Brief 1: Copy the stretch of the passage on Heglar's climate seminar from "And for her" through "related bad news." word for word.
Brief 2: In the passage on Heglar's climate seminar, condense the paragraph beginning "Katharine Poole is among" into a shorter version that keeps its main facts.
Brief 3: Extend the passage about Heglar's climate seminar with a few more sentences that pick up after its last one.

And for her students, “it’s liberating,” she says of the ungraded departure from the rigid parameters that previously defined their climate education. “I encourage them to feel and to talk about what they feel, and they’ve never really had that license before.” Cynthia Thomson, the associate director of Columbia’s one-year master’s program in Climate and Society, echoes this sentiment and notes that Heglar’s class allows for a rare, raw vulnerability that can be crucial to people who spend their time otherwise immersed in the study of climate science’s brutal effects and the barrage of related bad news.

Katharine Poole is among those seminar students to be moved by Heglar’s approach. She notes that reading about people’s experiences has made the data she’s studied in other classes more real and personal. “She’s a trailblazer,” Poole says of Heglar, whose work she had gotten to know before signing up for the class, through following the writer on Twitter. “Her essays were some of the first I’ve read that validated my own concerns. Her bearing witness and documenting these emotions is very important work because it shows people that they aren’t alone.” In turn, this helps build the movement, Poole adds, “by creating a community that will endure. If we can’t articulate and process these things, the ideas will never be implemented.”

Heglar’s class syllabus doesn’t only include essays on climate change but seminal civil rights pieces too. Classics like Martin Luther King Jr.’s “Letter from a Birmingham Jail” and James Baldwin’s The Fire Next Time help her students trace the climate crisis back to racism, and explore issues of environmental injustice. “You don’t get to say that climate change is man-made and not look at the systems that man made,” she says. “You don’t get to wonder why people of color are not involved in the climate fight and then also not allow them to create their own reflections and make their own connections.”

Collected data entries
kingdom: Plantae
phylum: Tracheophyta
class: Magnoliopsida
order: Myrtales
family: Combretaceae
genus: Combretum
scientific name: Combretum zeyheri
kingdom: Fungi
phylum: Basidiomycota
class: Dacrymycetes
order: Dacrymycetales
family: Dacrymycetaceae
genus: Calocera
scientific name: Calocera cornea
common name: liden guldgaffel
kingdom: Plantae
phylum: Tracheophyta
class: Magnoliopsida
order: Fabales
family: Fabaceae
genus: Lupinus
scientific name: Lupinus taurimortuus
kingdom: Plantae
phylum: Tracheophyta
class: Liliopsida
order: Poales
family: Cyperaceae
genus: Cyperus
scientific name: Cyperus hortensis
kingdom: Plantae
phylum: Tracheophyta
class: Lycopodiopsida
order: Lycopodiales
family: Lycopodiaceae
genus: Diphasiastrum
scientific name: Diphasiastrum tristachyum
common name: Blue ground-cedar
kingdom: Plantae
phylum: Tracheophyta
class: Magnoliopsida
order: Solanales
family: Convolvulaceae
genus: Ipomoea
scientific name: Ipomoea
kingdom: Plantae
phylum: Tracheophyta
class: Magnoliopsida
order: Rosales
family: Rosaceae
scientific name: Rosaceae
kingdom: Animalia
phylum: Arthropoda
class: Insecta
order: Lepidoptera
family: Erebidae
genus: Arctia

Written reply 1:
And for her students, “it’s liberating,” she says of the ungraded departure from the rigid parameters that previously defined their climate education. “I encourage them to feel and to talk about what they feel, and they’ve never really had that license before.” Cynthia Thomson, the associate director of Columbia’s one-year master’s program in Climate and Society, echoes this sentiment and notes that Heglar’s class allows for a rare, raw vulnerability that can be crucial to people who spend their time otherwise immersed in the study of climate science’s brutal effects and the barrage of related bad news.

Written reply 2: Katharine Poole, a seminar student who knew Heglar's work from Twitter, says the readings on people's experiences make the climate data from her other classes feel more real and personal. She calls Heglar a trailblazer whose essays validated her own concerns and showed people they aren't alone. Poole says this helps build the movement by creating an enduring community, because ideas that can't be articulated and processed will never be implemented.

Written reply 3:
In the class, the students discuss the importance of ensuring that more lower-income Black and brown communities are central to climate conversations and that their stories are told—a theme that goes hand in hand with the lessons from the students’ climate justice courses, which unpack the reasons why the effects of the crisis are disproportionately felt by people of color.

That theme of “checking your privilege” is one Heglar also tackles on Hot Take, the podcast she’s cohosted with climate journalist Amy Westervelt since November 2019. Her relationship with Westervelt originated over Twitter. Months later, they began to discuss doing a news podcast but eventually decided they’d prefer to focus on how climate issues were being covered in the media. “We felt that conversation about what is good and bad climate coverage was happening but in the worst possible place: on Twitter. Other than that, it wasn’t happening,” she says. “Twitter is a place where there’s not a lot of room for nuance, but there’s so much room for everybody to just get really, really mad and never understand each other.” Arguments ensue, people block each other, and the dialogue comes to a full stop. This was a gap the two felt they could fill.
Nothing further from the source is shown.